::: MATERIAL TO PROCESS :::

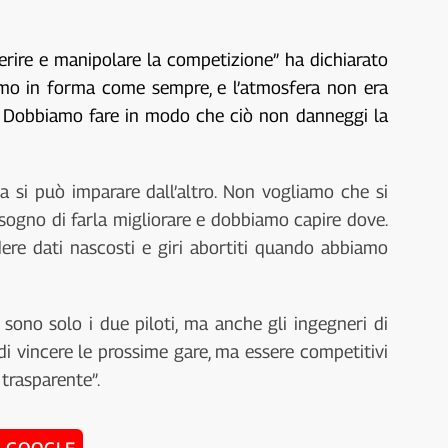
ferire e manipolare la competizione” ha dichiarato
amo in forma come sempre, e l’atmosfera non era
o. Dobbiamo fare in modo che ciò non danneggi la
 si può imparare dall’altro. Non vogliamo che si
isogno di farla migliorare e dobbiamo capire dove.
re dati nascosti e giri abortiti quando abbiamo
ono solo i due piloti, ma anche gli ingegneri di
di vincere le prossime gare, ma essere competitivi
 trasparente”.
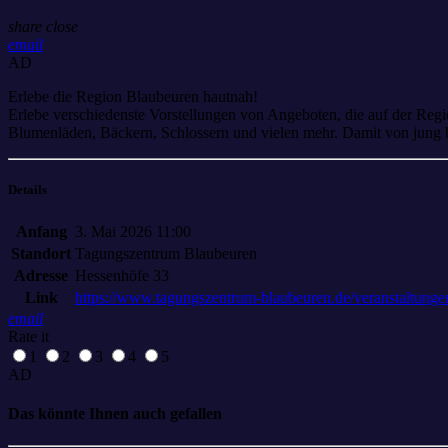
share
close
email
AD
Erlebe die Region Blaubeuren hautnah!
Erlebe verschiedenste Vorstellungen von Angeboten, die auf der Reg
Blumenläden, Bäckern, Schlossern und vielen mehr. Damit von jung bi
Details
Anfang
3. Mai 2026 11:00
Standort
Tagungszentrum Blaubeuren
Adresse
Hessenhöfe 33
Link
https://www.tagungszentrum-blaubeuren.de/veranstaltungen
email
Rate it
1
2
3
4
5
AD
Das könnte Ihnen auch gefallen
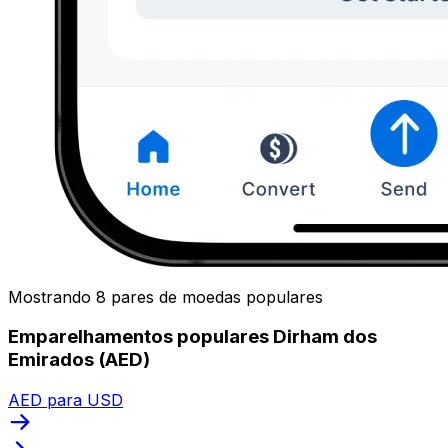
Mostrando 8 pares de moedas populares
Emparelhamentos populares Dirham dos
Emirados (AED)
AED para USD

:::

GOAL OF THE EXERCISE
For each line above that holds the string "populares", provide a copy of that line.

WRITTEN SOLUTION
Mostrando 8 pares de moedas populares
Emparelhamentos populares Dirham dos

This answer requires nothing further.